Task goal: Retype the lines from the one containing "Page size: 1275x1650." to the one containing "text Type Drop", with both of those lines included.

Provided material:
┌──

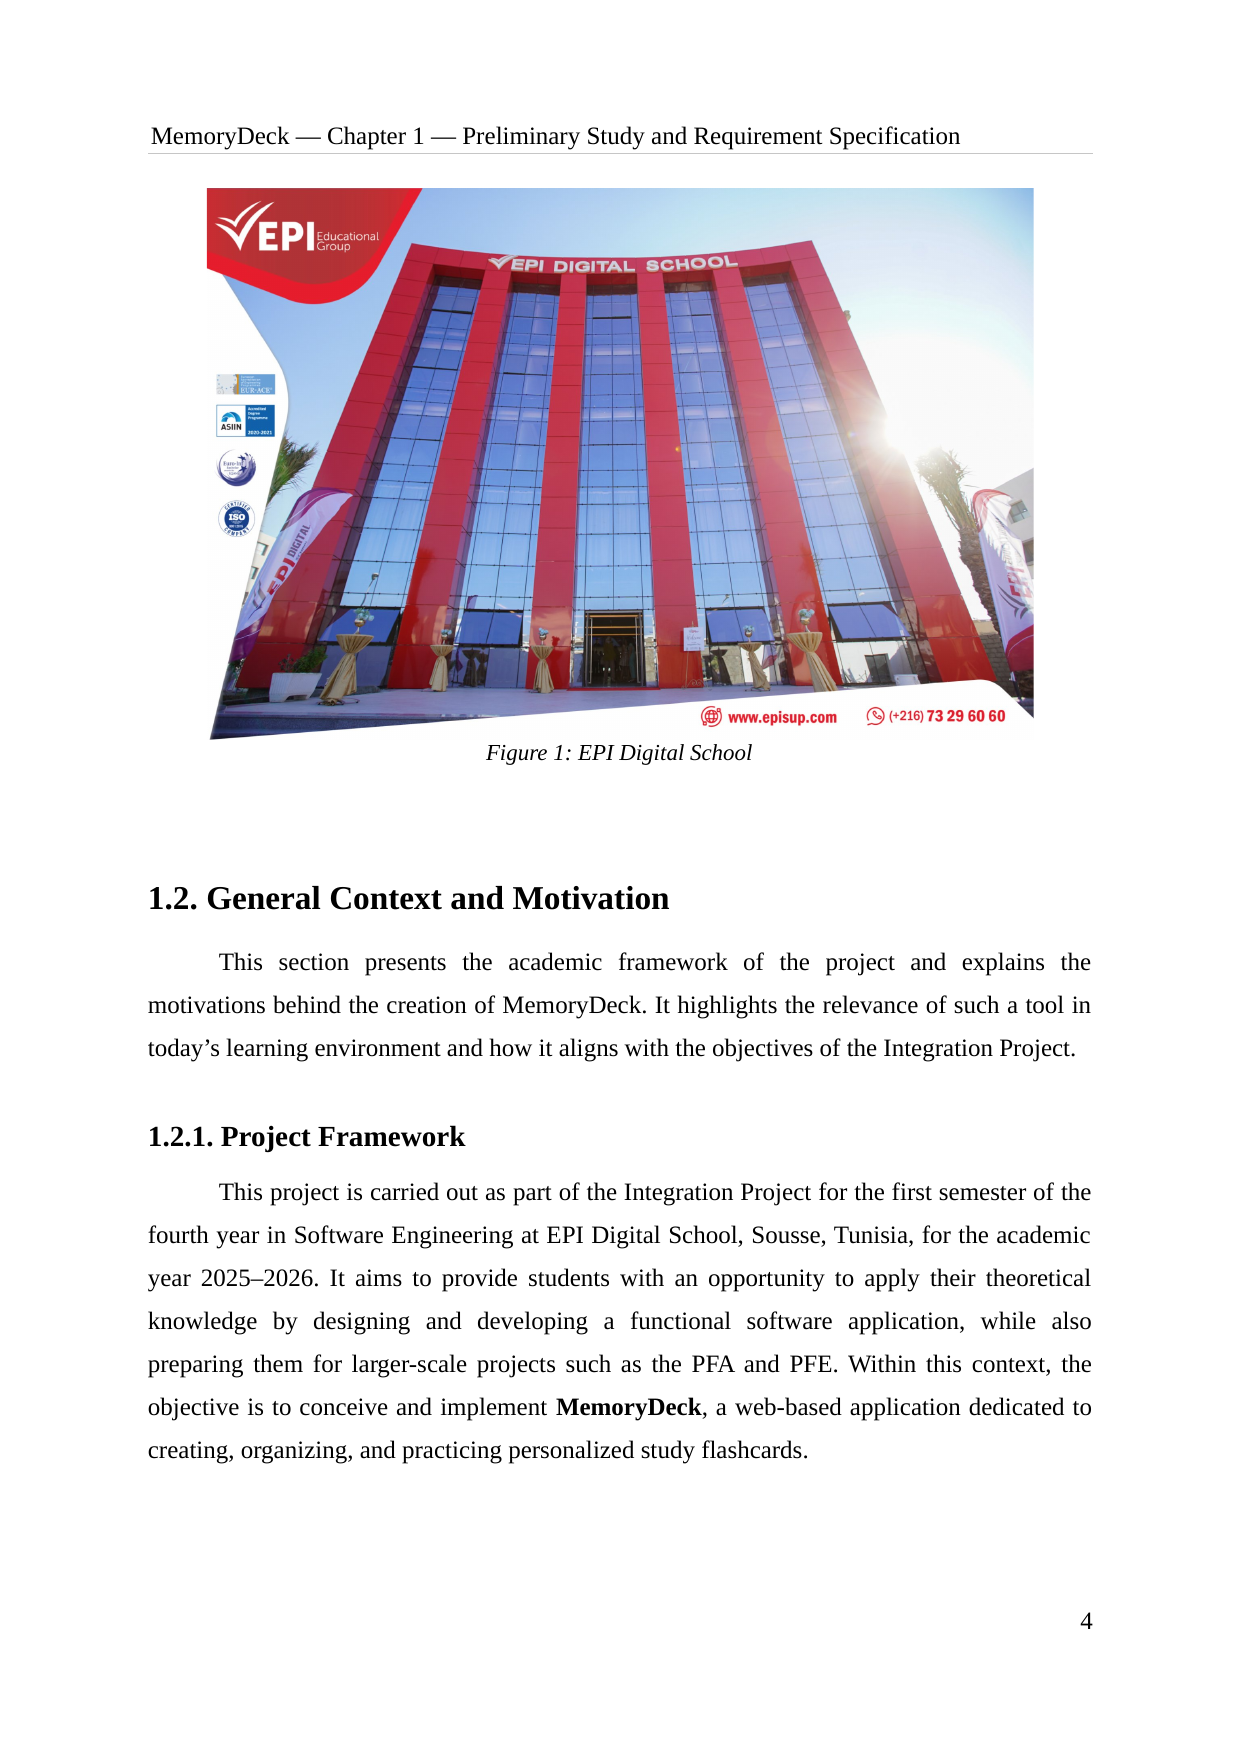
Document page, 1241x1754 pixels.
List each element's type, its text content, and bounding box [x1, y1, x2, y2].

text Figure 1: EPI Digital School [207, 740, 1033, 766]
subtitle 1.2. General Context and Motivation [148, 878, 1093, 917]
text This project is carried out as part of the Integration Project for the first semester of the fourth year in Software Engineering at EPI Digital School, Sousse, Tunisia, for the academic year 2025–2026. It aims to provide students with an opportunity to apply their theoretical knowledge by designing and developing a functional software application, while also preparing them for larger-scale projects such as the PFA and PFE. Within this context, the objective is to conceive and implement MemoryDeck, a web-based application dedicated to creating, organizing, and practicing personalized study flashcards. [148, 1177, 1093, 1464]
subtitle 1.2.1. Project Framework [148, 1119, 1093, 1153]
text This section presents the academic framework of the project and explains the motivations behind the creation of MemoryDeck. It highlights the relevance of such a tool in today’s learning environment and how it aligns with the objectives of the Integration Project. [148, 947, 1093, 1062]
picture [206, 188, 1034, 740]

└──
┌──

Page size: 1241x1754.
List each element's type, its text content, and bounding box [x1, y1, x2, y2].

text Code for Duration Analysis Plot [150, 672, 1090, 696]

└──
┌──

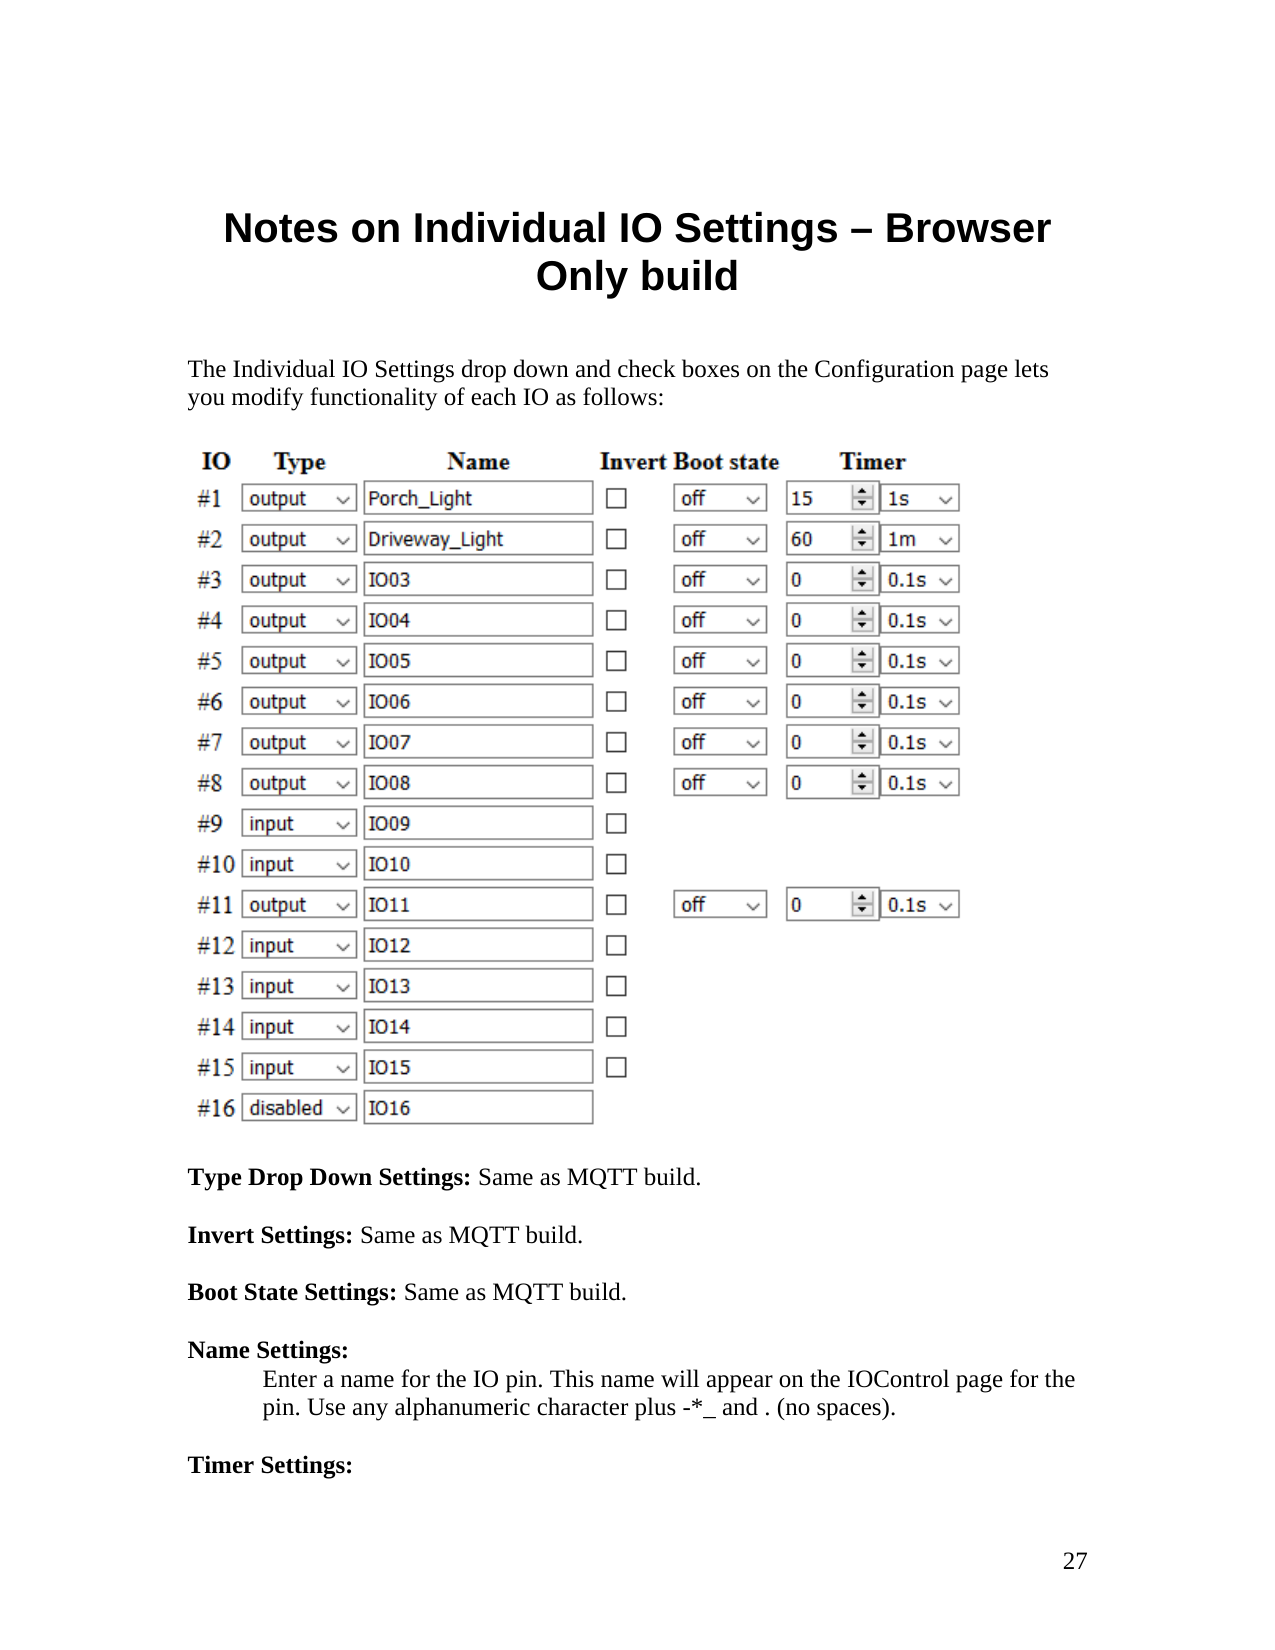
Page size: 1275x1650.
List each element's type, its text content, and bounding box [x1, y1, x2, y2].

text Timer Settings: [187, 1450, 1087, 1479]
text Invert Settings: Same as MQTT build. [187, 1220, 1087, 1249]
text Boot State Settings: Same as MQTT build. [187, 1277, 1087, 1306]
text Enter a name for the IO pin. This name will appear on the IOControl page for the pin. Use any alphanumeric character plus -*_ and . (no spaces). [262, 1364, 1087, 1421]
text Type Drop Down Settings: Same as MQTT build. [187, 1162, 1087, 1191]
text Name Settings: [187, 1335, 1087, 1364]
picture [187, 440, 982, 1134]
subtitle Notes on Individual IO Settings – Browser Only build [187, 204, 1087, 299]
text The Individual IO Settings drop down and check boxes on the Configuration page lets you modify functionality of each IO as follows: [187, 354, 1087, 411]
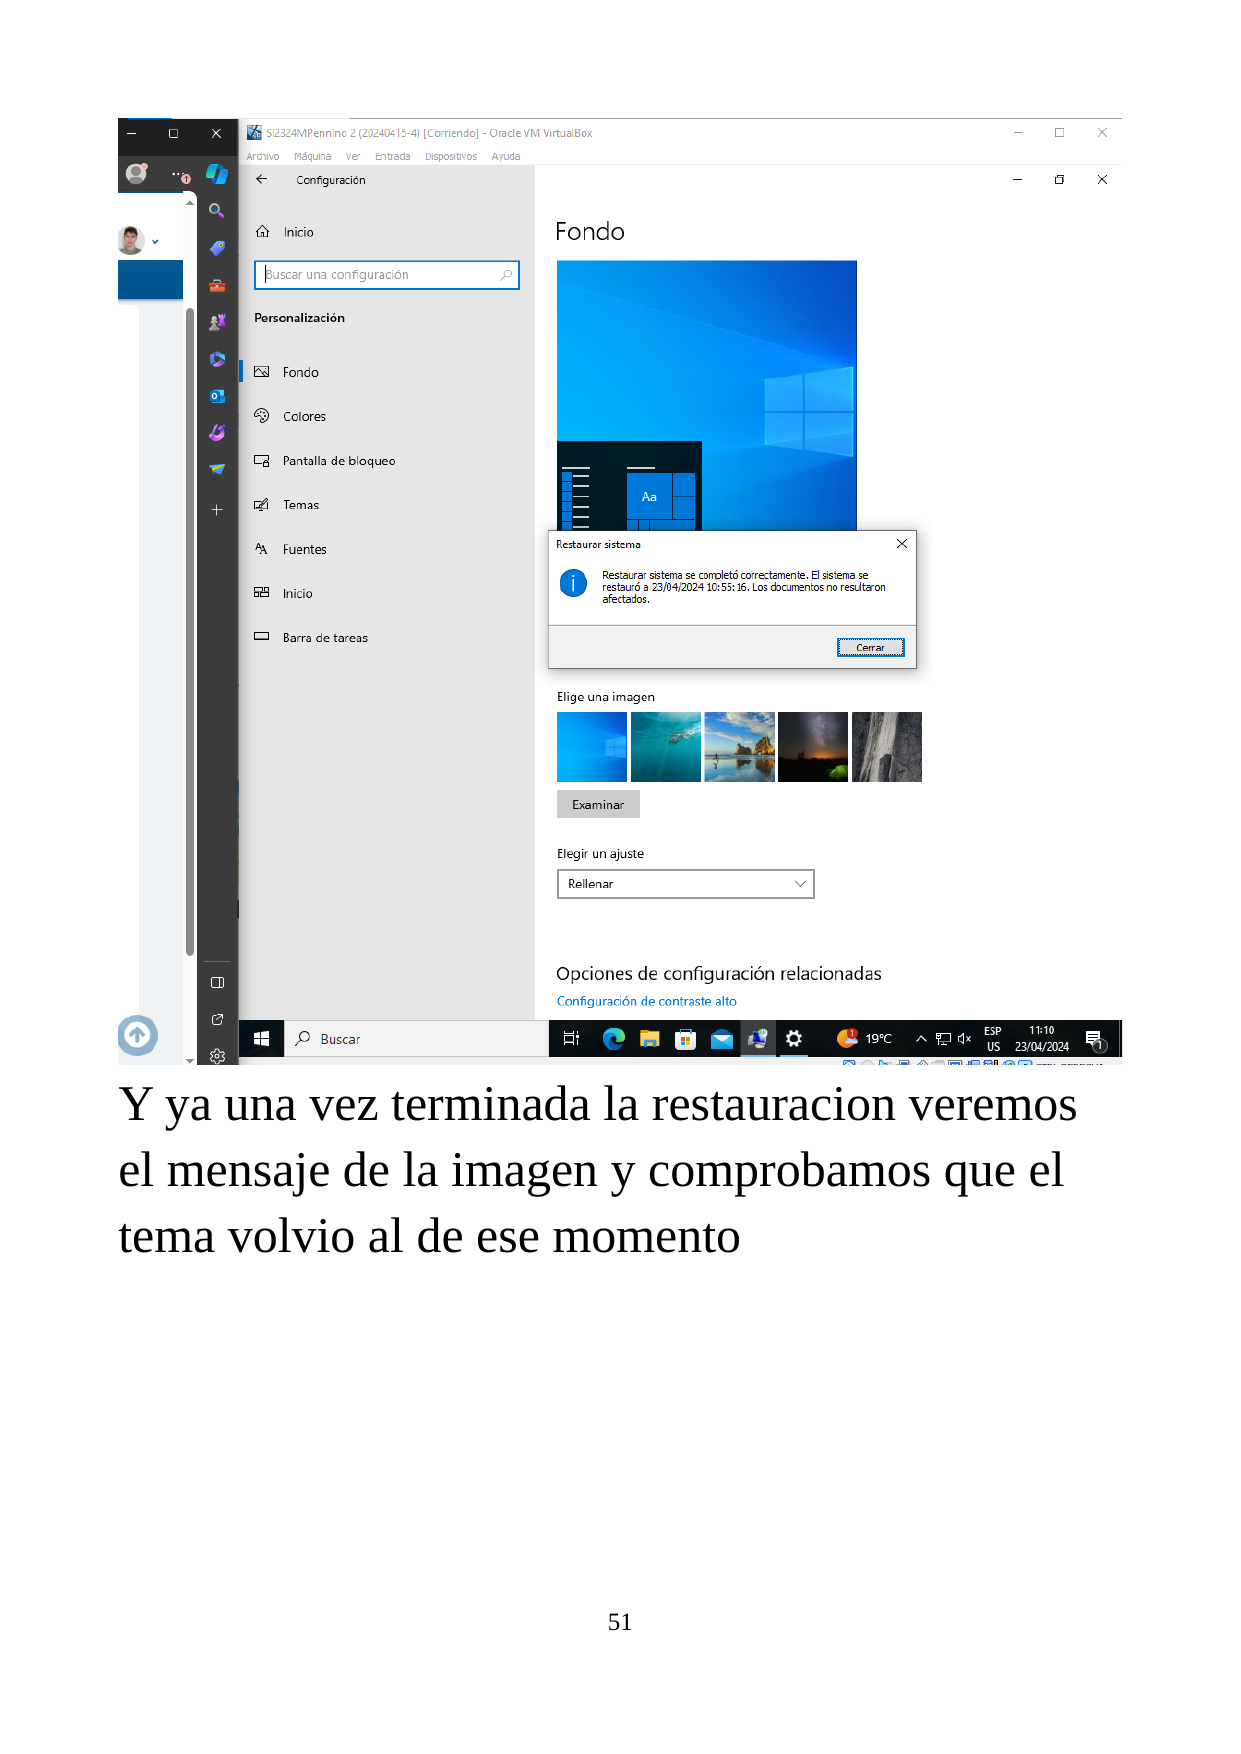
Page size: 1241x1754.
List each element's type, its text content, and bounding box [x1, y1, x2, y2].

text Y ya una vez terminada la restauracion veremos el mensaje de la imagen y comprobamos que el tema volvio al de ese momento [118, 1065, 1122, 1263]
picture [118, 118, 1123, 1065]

└──

Full output:
Page size: 1275x1650.
List each element's type, its text content, and bounding box [x1, y1, x2, y2].

text Timer Settings: [187, 1450, 1087, 1479]
text Invert Settings: Same as MQTT build. [187, 1220, 1087, 1249]
text Boot State Settings: Same as MQTT build. [187, 1277, 1087, 1306]
text Enter a name for the IO pin. This name will appear on the IOControl page for the pin. Use any alphanumeric character plus -*_ and . (no spaces). [262, 1364, 1087, 1421]
text Type Drop Down Settings: Same as MQTT build. [187, 1162, 1087, 1191]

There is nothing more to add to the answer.